▽

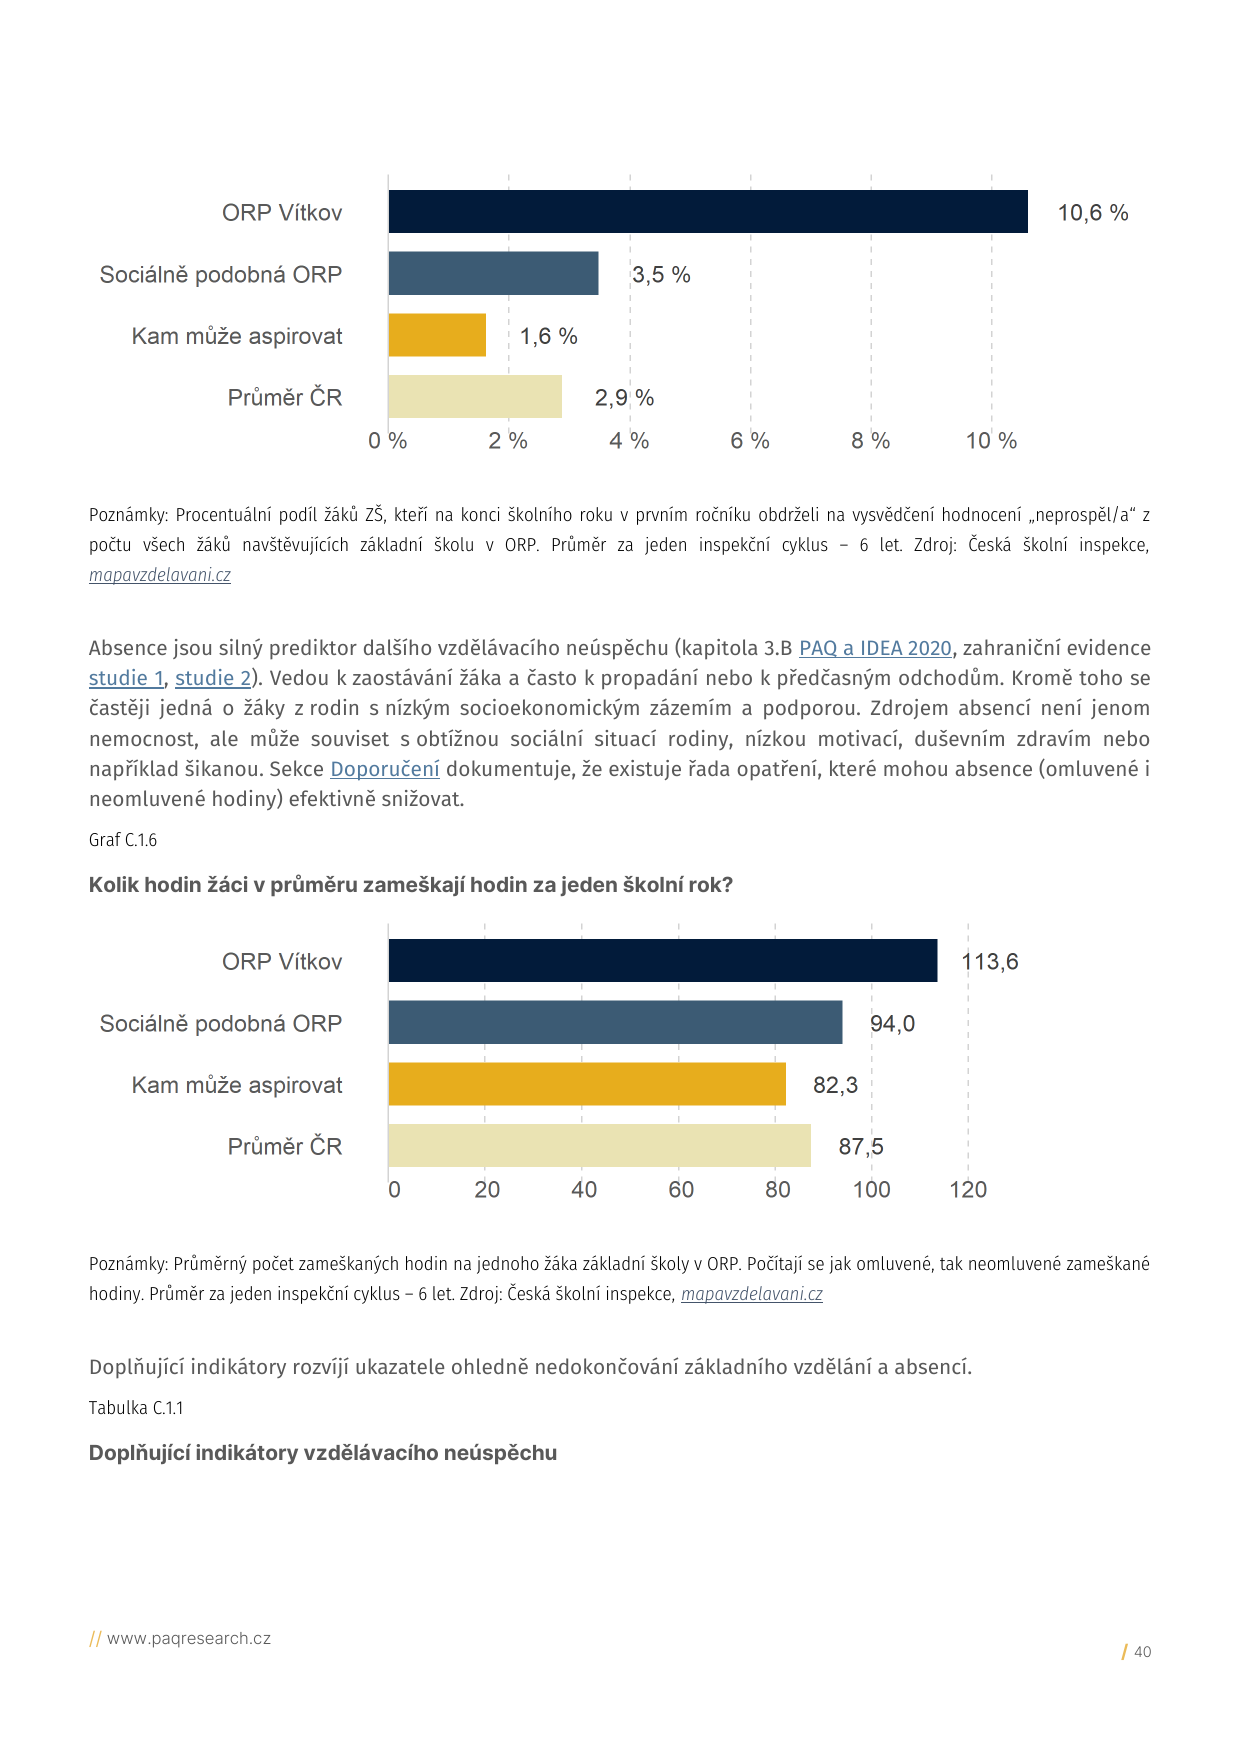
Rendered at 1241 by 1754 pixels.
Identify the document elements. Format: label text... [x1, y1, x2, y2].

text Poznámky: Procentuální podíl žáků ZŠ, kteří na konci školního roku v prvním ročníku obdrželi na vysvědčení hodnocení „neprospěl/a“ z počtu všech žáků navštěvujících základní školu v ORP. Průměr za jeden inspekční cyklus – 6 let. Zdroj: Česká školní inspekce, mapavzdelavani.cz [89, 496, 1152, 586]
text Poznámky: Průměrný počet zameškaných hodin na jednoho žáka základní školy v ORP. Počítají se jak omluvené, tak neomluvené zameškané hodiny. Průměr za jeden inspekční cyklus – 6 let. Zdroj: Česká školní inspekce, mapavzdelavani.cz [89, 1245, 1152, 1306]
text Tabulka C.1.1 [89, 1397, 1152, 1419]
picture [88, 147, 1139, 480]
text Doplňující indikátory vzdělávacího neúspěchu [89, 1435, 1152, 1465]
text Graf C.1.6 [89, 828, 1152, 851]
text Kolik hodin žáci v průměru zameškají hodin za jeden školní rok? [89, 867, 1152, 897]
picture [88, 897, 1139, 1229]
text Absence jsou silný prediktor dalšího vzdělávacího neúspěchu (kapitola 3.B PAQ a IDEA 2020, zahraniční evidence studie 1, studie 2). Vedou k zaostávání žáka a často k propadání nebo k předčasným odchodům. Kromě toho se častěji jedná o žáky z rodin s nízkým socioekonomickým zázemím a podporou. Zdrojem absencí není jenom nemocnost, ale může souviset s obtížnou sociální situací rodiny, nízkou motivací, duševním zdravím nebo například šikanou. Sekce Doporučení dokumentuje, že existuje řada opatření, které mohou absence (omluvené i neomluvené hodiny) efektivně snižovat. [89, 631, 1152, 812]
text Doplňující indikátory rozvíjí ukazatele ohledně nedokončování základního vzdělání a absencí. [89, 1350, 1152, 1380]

△

* **Exercise description**:
Copy out each line of the records above that includes "hodiny".

* **Answer to this exercise**:
text Poznámky: Průměrný počet zameškaných hodin na jednoho žáka základní školy v ORP. Počítají se jak omluvené, tak neomluvené zameškané hodiny. Průměr za jeden inspekční cyklus – 6 let. Zdroj: Česká školní inspekce, mapavzdelavani.cz [89, 1245, 1152, 1306]
text Absence jsou silný prediktor dalšího vzdělávacího neúspěchu (kapitola 3.B PAQ a IDEA 2020, zahraniční evidence studie 1, studie 2). Vedou k zaostávání žáka a často k propadání nebo k předčasným odchodům. Kromě toho se častěji jedná o žáky z rodin s nízkým socioekonomickým zázemím a podporou. Zdrojem absencí není jenom nemocnost, ale může souviset s obtížnou sociální situací rodiny, nízkou motivací, duševním zdravím nebo například šikanou. Sekce Doporučení dokumentuje, že existuje řada opatření, které mohou absence (omluvené i neomluvené hodiny) efektivně snižovat. [89, 631, 1152, 812]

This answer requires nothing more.